### RECORDED DATA ###
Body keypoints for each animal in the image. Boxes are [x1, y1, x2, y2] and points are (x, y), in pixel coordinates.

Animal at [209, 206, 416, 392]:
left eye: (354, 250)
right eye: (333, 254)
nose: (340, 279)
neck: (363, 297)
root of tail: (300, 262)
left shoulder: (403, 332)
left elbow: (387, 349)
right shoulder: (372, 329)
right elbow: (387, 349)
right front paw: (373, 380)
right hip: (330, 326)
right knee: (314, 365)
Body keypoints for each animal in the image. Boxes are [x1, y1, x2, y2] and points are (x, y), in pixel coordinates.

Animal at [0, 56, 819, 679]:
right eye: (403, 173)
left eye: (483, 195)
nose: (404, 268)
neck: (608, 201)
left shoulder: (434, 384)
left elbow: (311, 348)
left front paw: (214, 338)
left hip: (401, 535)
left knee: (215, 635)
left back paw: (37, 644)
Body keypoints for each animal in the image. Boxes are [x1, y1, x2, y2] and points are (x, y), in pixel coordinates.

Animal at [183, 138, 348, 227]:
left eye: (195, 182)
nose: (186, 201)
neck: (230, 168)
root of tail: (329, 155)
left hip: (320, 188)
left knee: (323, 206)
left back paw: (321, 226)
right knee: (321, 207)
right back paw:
###
### RECORDED DATA ###
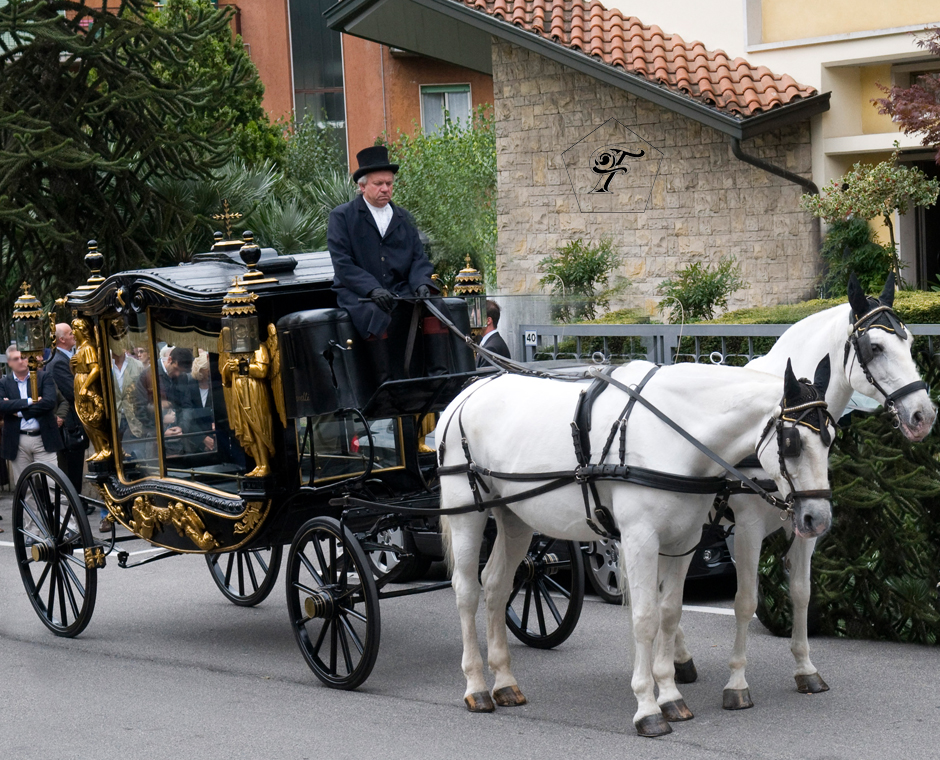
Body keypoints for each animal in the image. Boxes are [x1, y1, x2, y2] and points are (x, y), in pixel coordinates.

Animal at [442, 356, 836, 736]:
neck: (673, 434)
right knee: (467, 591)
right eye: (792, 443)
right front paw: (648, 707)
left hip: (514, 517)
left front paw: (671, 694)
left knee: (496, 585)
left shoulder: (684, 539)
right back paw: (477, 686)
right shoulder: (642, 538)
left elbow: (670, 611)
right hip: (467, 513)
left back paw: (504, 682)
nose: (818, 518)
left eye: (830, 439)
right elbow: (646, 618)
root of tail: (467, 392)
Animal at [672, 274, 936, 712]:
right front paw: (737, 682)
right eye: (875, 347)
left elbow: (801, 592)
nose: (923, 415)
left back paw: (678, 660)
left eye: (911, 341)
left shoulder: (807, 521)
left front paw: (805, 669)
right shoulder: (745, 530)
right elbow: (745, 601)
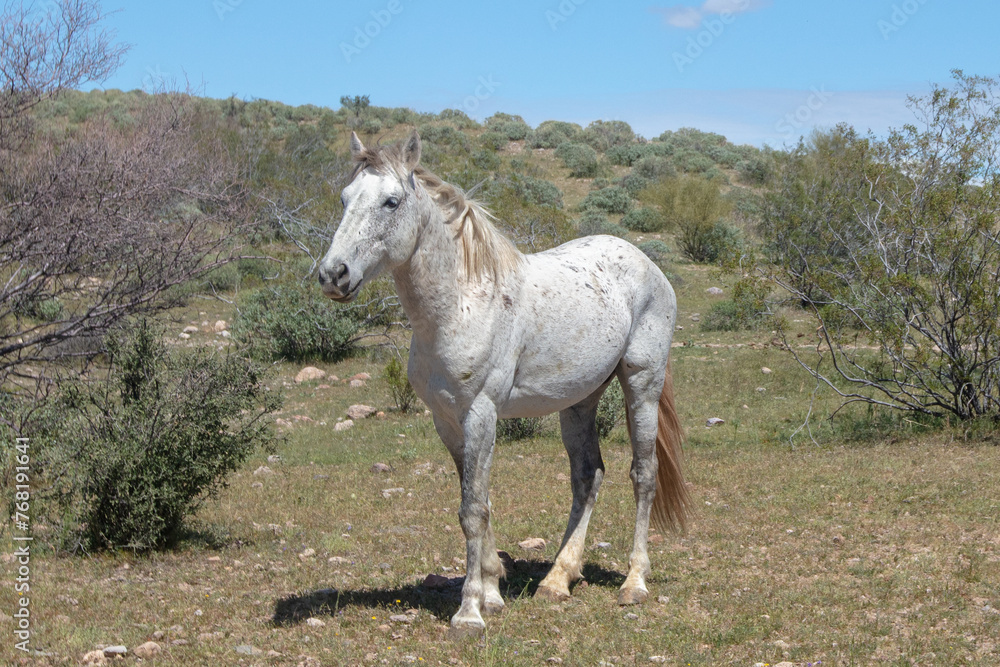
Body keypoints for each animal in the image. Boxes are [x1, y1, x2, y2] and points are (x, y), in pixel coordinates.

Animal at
###
### RECORDED DATA ###
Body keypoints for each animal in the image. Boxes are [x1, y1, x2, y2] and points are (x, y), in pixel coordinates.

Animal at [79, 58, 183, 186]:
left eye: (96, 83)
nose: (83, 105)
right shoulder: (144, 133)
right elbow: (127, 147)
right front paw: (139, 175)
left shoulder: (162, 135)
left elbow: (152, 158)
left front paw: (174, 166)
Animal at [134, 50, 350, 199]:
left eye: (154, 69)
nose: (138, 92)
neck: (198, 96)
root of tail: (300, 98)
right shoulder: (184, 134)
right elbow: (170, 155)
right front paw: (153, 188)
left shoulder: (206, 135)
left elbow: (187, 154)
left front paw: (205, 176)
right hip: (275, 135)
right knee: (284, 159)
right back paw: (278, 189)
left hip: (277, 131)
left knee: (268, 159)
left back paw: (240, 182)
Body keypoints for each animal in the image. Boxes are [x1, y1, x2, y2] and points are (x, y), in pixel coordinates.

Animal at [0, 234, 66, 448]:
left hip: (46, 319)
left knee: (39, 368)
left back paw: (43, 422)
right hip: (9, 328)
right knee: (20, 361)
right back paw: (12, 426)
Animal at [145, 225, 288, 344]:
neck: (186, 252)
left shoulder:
###
TASK DESCRIPTION:
Reproduce each line of the data containing the word "shoulder".

RESULT OF THIS TASK:
left shoulder: (403, 332)
right shoulder: (372, 329)
left shoulder: (434, 384)
left shoulder: (684, 539)
right shoulder: (642, 538)
left shoulder: (807, 521)
right shoulder: (745, 530)
right shoulder: (144, 133)
left shoulder: (162, 135)
right shoulder: (184, 134)
left shoulder: (206, 135)
left shoulder:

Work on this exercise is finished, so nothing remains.